[WORK TO BE COMPLETED]:
Below are some records; find each line that carries the word "counter" and copy it.

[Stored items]
▼

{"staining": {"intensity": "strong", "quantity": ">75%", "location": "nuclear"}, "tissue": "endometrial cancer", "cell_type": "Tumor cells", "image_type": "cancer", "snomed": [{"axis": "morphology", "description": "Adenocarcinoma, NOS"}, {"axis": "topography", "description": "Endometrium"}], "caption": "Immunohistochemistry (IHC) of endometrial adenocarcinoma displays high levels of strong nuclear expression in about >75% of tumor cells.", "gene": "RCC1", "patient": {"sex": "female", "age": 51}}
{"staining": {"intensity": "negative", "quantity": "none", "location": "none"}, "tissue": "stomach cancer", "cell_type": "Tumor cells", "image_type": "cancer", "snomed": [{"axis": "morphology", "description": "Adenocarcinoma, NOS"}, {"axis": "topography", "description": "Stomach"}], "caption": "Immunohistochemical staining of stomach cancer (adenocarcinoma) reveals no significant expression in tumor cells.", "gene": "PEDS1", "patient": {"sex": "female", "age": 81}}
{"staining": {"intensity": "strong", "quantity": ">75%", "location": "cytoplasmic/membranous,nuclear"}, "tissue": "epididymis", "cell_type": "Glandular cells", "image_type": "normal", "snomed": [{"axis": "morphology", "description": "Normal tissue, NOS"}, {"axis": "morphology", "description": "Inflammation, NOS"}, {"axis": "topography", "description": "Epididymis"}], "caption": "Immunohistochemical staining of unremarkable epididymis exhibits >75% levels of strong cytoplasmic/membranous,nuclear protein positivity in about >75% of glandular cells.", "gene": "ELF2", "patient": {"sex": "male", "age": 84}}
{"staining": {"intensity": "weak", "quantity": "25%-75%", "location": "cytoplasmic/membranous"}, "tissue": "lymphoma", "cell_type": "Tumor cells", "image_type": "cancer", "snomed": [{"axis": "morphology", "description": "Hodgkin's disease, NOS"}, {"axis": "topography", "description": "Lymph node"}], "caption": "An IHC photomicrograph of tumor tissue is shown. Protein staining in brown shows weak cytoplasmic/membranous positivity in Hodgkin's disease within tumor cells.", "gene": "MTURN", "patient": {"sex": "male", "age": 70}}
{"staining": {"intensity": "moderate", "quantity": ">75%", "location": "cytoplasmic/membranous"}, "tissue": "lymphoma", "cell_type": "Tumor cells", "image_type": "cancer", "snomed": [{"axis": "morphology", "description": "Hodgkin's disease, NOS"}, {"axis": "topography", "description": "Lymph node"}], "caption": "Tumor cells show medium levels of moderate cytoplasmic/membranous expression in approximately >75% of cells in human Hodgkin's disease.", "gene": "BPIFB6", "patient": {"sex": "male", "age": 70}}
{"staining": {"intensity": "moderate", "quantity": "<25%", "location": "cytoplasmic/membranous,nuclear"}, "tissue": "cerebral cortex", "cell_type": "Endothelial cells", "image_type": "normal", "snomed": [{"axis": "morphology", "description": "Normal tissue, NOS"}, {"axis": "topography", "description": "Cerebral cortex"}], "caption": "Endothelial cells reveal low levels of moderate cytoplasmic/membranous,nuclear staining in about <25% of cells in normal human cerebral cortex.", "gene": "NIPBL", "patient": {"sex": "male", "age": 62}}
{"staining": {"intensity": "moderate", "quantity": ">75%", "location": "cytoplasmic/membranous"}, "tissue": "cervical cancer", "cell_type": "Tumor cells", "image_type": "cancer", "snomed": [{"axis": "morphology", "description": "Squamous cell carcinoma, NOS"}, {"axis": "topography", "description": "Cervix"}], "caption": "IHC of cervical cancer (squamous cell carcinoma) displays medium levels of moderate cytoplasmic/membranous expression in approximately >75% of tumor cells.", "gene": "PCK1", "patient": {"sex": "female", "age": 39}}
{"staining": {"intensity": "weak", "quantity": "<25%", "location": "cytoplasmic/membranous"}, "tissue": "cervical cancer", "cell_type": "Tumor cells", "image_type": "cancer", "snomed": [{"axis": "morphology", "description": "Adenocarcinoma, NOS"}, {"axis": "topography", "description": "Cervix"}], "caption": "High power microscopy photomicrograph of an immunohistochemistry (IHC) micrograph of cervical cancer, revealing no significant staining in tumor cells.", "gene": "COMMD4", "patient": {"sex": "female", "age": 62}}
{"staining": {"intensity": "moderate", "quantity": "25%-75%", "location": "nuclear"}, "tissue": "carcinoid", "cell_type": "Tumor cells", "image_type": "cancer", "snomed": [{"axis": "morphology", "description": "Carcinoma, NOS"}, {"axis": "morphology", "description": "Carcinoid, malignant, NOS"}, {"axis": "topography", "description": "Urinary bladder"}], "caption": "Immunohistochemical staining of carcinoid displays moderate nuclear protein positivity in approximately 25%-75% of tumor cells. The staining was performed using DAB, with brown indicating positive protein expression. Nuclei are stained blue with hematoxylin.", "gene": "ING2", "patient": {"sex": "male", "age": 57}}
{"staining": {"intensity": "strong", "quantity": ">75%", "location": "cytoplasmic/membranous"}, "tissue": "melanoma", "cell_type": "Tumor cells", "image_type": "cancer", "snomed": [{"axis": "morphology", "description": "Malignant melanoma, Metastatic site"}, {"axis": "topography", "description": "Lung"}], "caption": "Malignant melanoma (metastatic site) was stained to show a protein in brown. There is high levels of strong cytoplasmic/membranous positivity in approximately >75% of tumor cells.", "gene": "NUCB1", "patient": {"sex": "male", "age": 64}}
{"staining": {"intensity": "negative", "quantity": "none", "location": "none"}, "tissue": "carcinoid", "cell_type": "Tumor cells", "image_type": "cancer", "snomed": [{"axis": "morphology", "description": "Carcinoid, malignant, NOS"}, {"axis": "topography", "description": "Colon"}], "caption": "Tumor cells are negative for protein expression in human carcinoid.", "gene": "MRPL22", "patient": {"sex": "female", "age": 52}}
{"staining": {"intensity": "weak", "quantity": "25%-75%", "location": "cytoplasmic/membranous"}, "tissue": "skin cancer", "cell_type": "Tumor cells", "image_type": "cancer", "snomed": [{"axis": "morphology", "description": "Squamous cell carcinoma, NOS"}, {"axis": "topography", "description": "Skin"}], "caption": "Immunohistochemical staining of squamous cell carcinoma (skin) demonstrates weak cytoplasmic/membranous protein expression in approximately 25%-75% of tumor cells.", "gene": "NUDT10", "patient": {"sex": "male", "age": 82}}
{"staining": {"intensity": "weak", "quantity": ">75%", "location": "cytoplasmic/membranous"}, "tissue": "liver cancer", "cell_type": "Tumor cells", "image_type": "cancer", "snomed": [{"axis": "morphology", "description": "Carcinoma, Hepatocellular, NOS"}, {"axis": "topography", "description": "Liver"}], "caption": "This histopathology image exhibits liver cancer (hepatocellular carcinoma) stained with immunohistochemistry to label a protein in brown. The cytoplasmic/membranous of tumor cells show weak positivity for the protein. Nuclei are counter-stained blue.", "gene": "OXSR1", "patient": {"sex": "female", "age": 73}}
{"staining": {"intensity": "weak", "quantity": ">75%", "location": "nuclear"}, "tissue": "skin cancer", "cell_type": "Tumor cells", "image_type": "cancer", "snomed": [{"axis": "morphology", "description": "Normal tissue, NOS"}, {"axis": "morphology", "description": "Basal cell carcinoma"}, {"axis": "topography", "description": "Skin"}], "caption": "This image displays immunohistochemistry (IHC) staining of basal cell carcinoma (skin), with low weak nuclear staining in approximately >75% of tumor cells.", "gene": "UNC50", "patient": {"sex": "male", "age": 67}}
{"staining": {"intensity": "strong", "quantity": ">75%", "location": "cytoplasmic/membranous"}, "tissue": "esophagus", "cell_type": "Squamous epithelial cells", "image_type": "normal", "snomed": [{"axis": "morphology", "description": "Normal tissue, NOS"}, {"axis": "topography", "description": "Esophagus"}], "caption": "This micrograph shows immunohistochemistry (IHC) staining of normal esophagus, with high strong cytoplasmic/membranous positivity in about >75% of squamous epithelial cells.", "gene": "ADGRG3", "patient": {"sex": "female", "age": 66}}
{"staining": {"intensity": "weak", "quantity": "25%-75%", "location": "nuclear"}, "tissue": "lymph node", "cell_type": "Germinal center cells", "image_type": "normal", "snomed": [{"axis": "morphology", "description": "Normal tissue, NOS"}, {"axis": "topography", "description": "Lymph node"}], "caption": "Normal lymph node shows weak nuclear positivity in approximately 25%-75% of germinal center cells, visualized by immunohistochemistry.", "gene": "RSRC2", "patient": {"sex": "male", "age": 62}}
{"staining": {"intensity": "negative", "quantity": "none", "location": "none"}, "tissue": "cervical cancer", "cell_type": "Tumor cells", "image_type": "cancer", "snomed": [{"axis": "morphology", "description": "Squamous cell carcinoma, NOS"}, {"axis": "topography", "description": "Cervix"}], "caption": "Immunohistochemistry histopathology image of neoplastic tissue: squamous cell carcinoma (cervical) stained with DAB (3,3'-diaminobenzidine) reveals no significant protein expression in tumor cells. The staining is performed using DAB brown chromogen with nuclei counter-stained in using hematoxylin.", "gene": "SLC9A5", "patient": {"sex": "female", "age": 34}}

▲

[RESPONSE TO THIS TASK]:
{"staining": {"intensity": "weak", "quantity": ">75%", "location": "cytoplasmic/membranous"}, "tissue": "liver cancer", "cell_type": "Tumor cells", "image_type": "cancer", "snomed": [{"axis": "morphology", "description": "Carcinoma, Hepatocellular, NOS"}, {"axis": "topography", "description": "Liver"}], "caption": "This histopathology image exhibits liver cancer (hepatocellular carcinoma) stained with immunohistochemistry to label a protein in brown. The cytoplasmic/membranous of tumor cells show weak positivity for the protein. Nuclei are counter-stained blue.", "gene": "OXSR1", "patient": {"sex": "female", "age": 73}}
{"staining": {"intensity": "negative", "quantity": "none", "location": "none"}, "tissue": "cervical cancer", "cell_type": "Tumor cells", "image_type": "cancer", "snomed": [{"axis": "morphology", "description": "Squamous cell carcinoma, NOS"}, {"axis": "topography", "description": "Cervix"}], "caption": "Immunohistochemistry histopathology image of neoplastic tissue: squamous cell carcinoma (cervical) stained with DAB (3,3'-diaminobenzidine) reveals no significant protein expression in tumor cells. The staining is performed using DAB brown chromogen with nuclei counter-stained in using hematoxylin.", "gene": "SLC9A5", "patient": {"sex": "female", "age": 34}}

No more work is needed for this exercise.